“You will go straight to your vessel and not disembark for a minimum of 14 days. Non-compliance will result in a penalty of up to $25,000 and up to a year in prison.” This was the greeting that awaited the arriving crew on the charter flight into Dutch yesterday, delivered by one of the local cops all decked out in bio hazard gear.
Fishing is considered an essential business in AK, so we have been able to get a plan approved that involves any crew coming up documenting self-quarantining for 14 days prior to flying, additionally anybody coming up from out of state isn’t allowed off the boat for 2 weeks, and they have to document twice-daily temperature checks that need to be logged.
In any case, we’re finding a way to keep working, which we are all quite grateful for, considering what’s happening all around the world right now. Fish prices are tanking pretty badly, and we are facing shipping difficulties into Asia, but for now the wheels are still turning up in Alaska.
For my part, I’m sitting in a hotel in Anchorage for 2 nights, about to fly to Adak to take the helm of the Constellation. I’ve been running the Alaska Spirit since mid-February. I had the good luck to make it North prior to all of the restrictions.
Our timing for the Atlantic crossing turned out to be perfect as well. We managed to get RS stored ashore and make it home just as Covid-19 was coming onto everyone’s radar. Those who came behind us have not been so lucky. Port closures around the world have the cruising community reeling. Many are trapped where they happened to be as lockdowns began, unable to leave by any means-air or sea. Some of them are unfortunately in places that are subject to tropical storms outside of the normal cruising season. If the restrictions continue into the hurricane season, many will be faced with some very difficult choices-hunker down in case of an approaching storm, or head to sea to try to get out of the way. Scary business all around.
Our friends Ryan and Elena on s/v Skua left the Canary islands just as things were really taking off with the disease, arriving at the other end of their 25 day passage to a completely different world.
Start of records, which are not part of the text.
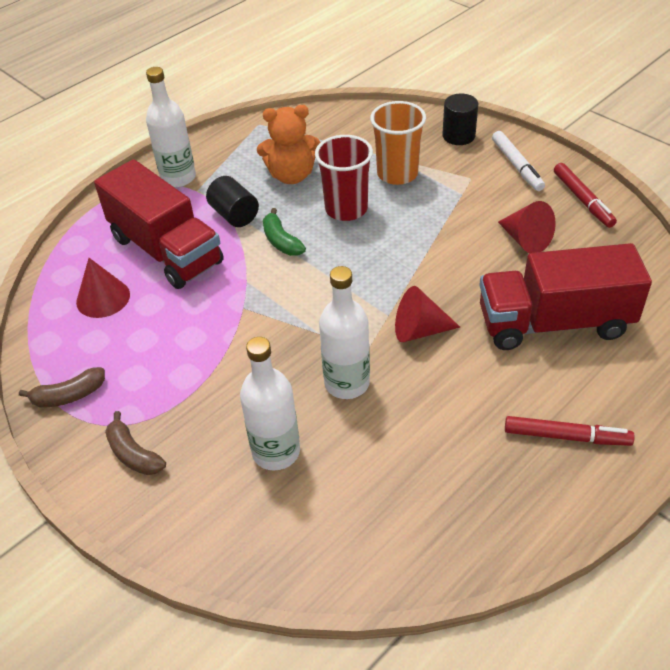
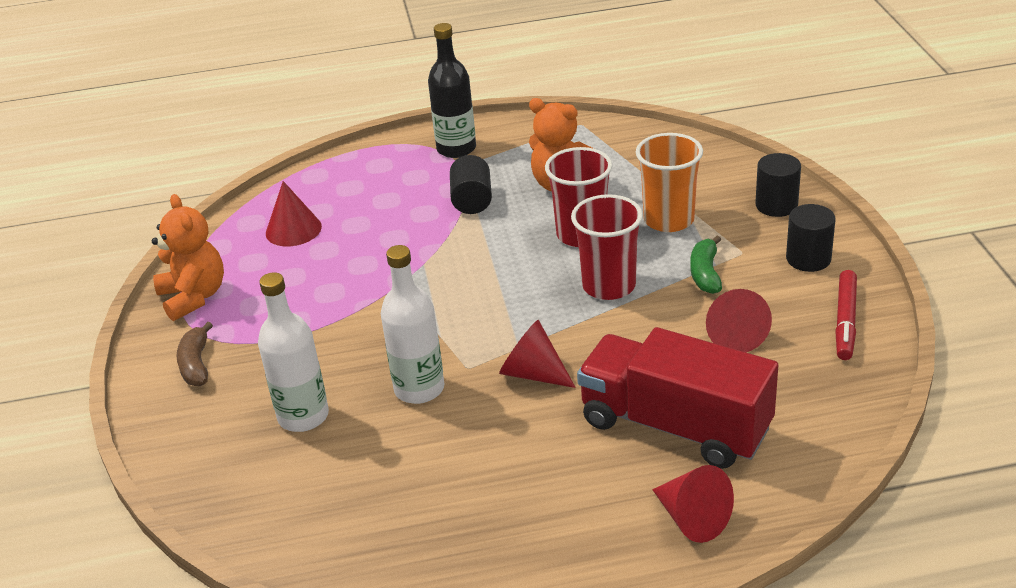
camera: 35 degrees right, 10 degrees down
brown banana [19,367,105,407] -> orange teddy bear [152,194,224,321]
red truck [94,159,224,289] -> none
white bottle [146,67,196,187] -> black bottle [428,23,476,158]
green banana [263,208,306,256] -> green banana moved to [690,235,722,294]
white marker [492,131,545,191] -> black cylinder [786,204,836,272]
red marker [505,416,635,446] -> none
none -> red cup [571,194,643,300]
none -> red cone [652,465,734,543]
Jenny spent quite a few hours trying to find them one of the Caribbean islands which would take them. Grenada looked like it was a go for them. Then a COVID case was recorded on the island, and that permission was instantly revoked. This happened when they were 3 days out. Finally, they were able to end their trip in St. Vincent and the Grenadines, where they are now hunkered down. This is still in the hurricane zone, but hits are rare, and they are within a day’s sail if they need to get S. of the hurricane zone.
Such is life these days. Everyone take care of each other.